Todo se fastidió cuando el vestido se convirtió en un mensaje.
España iba bien cuando todo el mundo estaba pendiente de un vestido, aunque sólo fuese por ver lo que había debajo. El problema nunca ha sido la frivolidad, sino el exceso de seriedad. Son los serios los que siempre han traído bajo sus rostros circunspectos la censura, la violencia y la opresión. Stalin temía a los cómicos, y los chistes florecieron durante la época soviética como bálsamo contra una seriedad insoportable.
Siempre será de fiar el que está al tanto de la prensa amarilla. Hay más sabiduría en una mesa de una peluquería que en un tratado de filosofía. Dicen que si un marciano llegase a España, la forma más rápida de conocernos sería echando un vistazo al Código Civil.

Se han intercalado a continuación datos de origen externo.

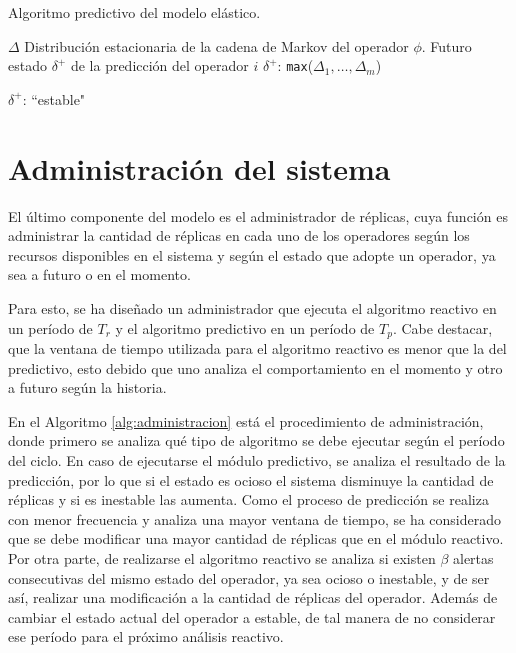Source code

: \begin{algorithm}[t]
	\caption{Algoritmo predictivo del modelo el\'astico.}
	\label{alg:predictive}
	\begin{algorithmic}[1]
	\REQUIRE$\Delta$ Distribuci\'on estacionaria de la cadena de Markov del operador $\phi$.
	\ENSURE Futuro estado $\delta^{+}$ de la predicci\'on del operador $i$
		\RETURN $\delta^{+}$: \texttt{max}({$\Delta_1,\ldots,\Delta_m$})

	\ELSE
		\RETURN $\delta^{+}$: ``estable"
	\ENDIF
	\end{algorithmic}
\end{algorithm}

\section{Administraci\'on del sistema}

El \'ultimo componente del modelo es el administrador de r\'eplicas, cuya funci\'on es administrar la cantidad de r\'eplicas en cada uno de los operadores seg\'un los recursos disponibles en el sistema y seg\'un el estado que adopte un operador, ya sea a futuro o en el momento.


\normalsize{Para esto, se ha dise\~nado un administrador que ejecuta el algoritmo reactivo en un per\'iodo de $T_r$ y el algoritmo predictivo en un per\'iodo de $T_p$. Cabe destacar, que la ventana de tiempo utilizada para el algoritmo reactivo es menor que la del predictivo, esto debido que uno analiza el comportamiento en el momento y otro a futuro seg\'un la historia.}

En el Algoritmo \ref{alg:administracion} est\'a el procedimiento de administraci\'on, donde primero se analiza qu\'e tipo de algoritmo se debe ejecutar seg\'un el per\'iodo del ciclo. En caso de ejecutarse el m\'odulo predictivo, se analiza el resultado de la predicci\'on, por lo que si el estado es ocioso el sistema disminuye la cantidad de r\'eplicas y si es inestable las aumenta. Como el proceso de predicci\'on se realiza con menor frecuencia y analiza una mayor ventana de tiempo, se ha considerado que se debe modificar una mayor cantidad de r\'eplicas que en el m\'odulo reactivo. Por otra parte, de realizarse el algoritmo reactivo se analiza si existen $\beta$ alertas consecutivas del mismo estado del operador, ya sea ocioso o inestable, y de ser as\'i, realizar una modificaci\'on a la cantidad de r\'eplicas del operador. Adem\'as de cambiar el estado actual del operador a estable, de tal manera de no considerar ese per\'iodo para el pr\'oximo an\'alisis reactivo.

Pero no es verdad, el mosaico que forman las portadas de las revistas del corazón colgadas de las puertas del quiosco dicen mucho más de nuestra alma, nuestro pueblo y nuestra cultura. Todo lo demás son excusas de intelectuales para que la vida no les muerda. Y esos "sabios" medio leídos, heridos con su propia sensibilidad que a nadie importa, que se sienten tan superiores a su gente, cuando se hacen políticos, son tiranos. El tirano odia al pueblo al que pretende moralizar.
Por eso me gustaban los vestidos de "la Pedroche". Ella era deliciosamente frívola. Un curioso producto que interesaba porque combinaba el descaro y el gusto de barrio con sus ganas de enseñarnos parte de su cuerpo. Era una chavala orgullosa de lo que era, y no lo ocultaba.
Yo tenía ganas de ver a nuestra Sabrina de Vallecas, y cantar con ella un nuevo y liberador "boys, boys, boys". Creía que el vestido de este año seguiría la secuencia lógica de los últimos años, y que el interés que despertaría sería como un destape por fascículos. Cada año una hoja y este, por fin, tocaba taparse con una hojita de parra.
La cosa prometía cuando apareció vestida como una monja del siglo de oro que se hubiese enredado en la hiedra del huerto del convento. No sabíamos si Chicote sería el Don Juan que la deshonrase, y la Pedroche una doña Inés que, al estilo de Jenni Hermoso, acabase metiéndole un gol al macho alfa.
Quizás es demasiado sofisticado, pero cualquier otra historia también hubiese valido para enseñar todo lo enseñable, y un poco más. A fin de cuentas, eso es lo que despertaba el interés, y el mejor mensaje contra las turras feministas y las chapas casposas.
Lo tenía muy fácil. ¡Bastaba recortar un poco más el traje para dar en el hocico a los pervertidos (detrás de un censor siempre hay un pervertido reprimido) y a las feministas amargadas!
Pero no, se nos presentó "como una ola", abrazada a la causa de Greenpeace, y nos colgó la matraca como esos activistas que despliegan las pancartas en sus lanchas a todo motor contra los petroleros.
Y es que siempre pasa lo mismo. Uno empieza a endiñar moralina al prójimo cuando ya no tiene nada más que enseñar.
Cristina Pedroche ha tirado por la borda el enorme capital inmaterial que había sabido acumular, y ha perdido la oportunidad de haberse consagrado como una de las grandes princesas del pueblo que hemos tenido, de colocarse en el olimpo junto a la Pantoja, la Jurado, o la Carrà.
Porque el "la", en España, es el título nobiliario que otorga el pueblo. Y la Pedroche lo ha perdido. Ahora sólo es Cristina Pedroche, la de las monsergas.